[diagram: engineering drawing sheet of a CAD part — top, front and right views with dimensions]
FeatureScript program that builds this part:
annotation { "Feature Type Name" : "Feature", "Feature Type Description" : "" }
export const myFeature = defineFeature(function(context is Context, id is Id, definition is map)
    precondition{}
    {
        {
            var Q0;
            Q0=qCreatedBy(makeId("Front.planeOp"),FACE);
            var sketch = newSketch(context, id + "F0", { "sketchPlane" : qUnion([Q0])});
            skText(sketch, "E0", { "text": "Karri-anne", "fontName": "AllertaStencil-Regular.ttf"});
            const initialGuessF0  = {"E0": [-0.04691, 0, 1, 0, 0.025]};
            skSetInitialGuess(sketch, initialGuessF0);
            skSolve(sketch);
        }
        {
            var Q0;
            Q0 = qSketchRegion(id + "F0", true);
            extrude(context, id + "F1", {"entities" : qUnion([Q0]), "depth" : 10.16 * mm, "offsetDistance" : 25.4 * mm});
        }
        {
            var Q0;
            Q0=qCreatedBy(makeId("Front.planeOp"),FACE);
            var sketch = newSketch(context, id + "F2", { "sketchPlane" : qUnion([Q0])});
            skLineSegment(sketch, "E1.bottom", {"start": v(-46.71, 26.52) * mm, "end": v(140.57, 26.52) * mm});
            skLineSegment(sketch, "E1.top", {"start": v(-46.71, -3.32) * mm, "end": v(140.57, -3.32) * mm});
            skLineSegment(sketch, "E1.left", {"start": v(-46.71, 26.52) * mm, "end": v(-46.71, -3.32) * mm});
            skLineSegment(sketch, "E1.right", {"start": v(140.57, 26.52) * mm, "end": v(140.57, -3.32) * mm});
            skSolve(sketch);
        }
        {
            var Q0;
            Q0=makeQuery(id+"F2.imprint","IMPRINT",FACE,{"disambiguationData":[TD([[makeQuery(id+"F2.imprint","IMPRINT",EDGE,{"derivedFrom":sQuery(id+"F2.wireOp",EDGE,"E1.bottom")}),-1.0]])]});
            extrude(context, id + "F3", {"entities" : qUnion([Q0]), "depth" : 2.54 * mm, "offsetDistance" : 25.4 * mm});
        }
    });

REQUIREMENT >> Copy every line of the entries above without changing anything.

TASK ANSWER >>
[diagram: engineering drawing sheet of a CAD part — top, front and right views with dimensions]
FeatureScript program that builds this part:
annotation { "Feature Type Name" : "Feature", "Feature Type Description" : "" }
export const myFeature = defineFeature(function(context is Context, id is Id, definition is map)
    precondition{}
    {
        {
            var Q0;
            Q0=qCreatedBy(makeId("Front.planeOp"),FACE);
            var sketch = newSketch(context, id + "F0", { "sketchPlane" : qUnion([Q0])});
            skText(sketch, "E0", { "text": "Karri-anne", "fontName": "AllertaStencil-Regular.ttf"});
            const initialGuessF0  = {"E0": [-0.04691, 0, 1, 0, 0.025]};
            skSetInitialGuess(sketch, initialGuessF0);
            skSolve(sketch);
        }
        {
            var Q0;
            Q0 = qSketchRegion(id + "F0", true);
            extrude(context, id + "F1", {"entities" : qUnion([Q0]), "depth" : 10.16 * mm, "offsetDistance" : 25.4 * mm});
        }
        {
            var Q0;
            Q0=qCreatedBy(makeId("Front.planeOp"),FACE);
            var sketch = newSketch(context, id + "F2", { "sketchPlane" : qUnion([Q0])});
            skLineSegment(sketch, "E1.bottom", {"start": v(-46.71, 26.52) * mm, "end": v(140.57, 26.52) * mm});
            skLineSegment(sketch, "E1.top", {"start": v(-46.71, -3.32) * mm, "end": v(140.57, -3.32) * mm});
            skLineSegment(sketch, "E1.left", {"start": v(-46.71, 26.52) * mm, "end": v(-46.71, -3.32) * mm});
            skLineSegment(sketch, "E1.right", {"start": v(140.57, 26.52) * mm, "end": v(140.57, -3.32) * mm});
            skSolve(sketch);
        }
        {
            var Q0;
            Q0=makeQuery(id+"F2.imprint","IMPRINT",FACE,{"disambiguationData":[TD([[makeQuery(id+"F2.imprint","IMPRINT",EDGE,{"derivedFrom":sQuery(id+"F2.wireOp",EDGE,"E1.bottom")}),-1.0]])]});
            extrude(context, id + "F3", {"entities" : qUnion([Q0]), "depth" : 2.54 * mm, "offsetDistance" : 25.4 * mm});
        }
    });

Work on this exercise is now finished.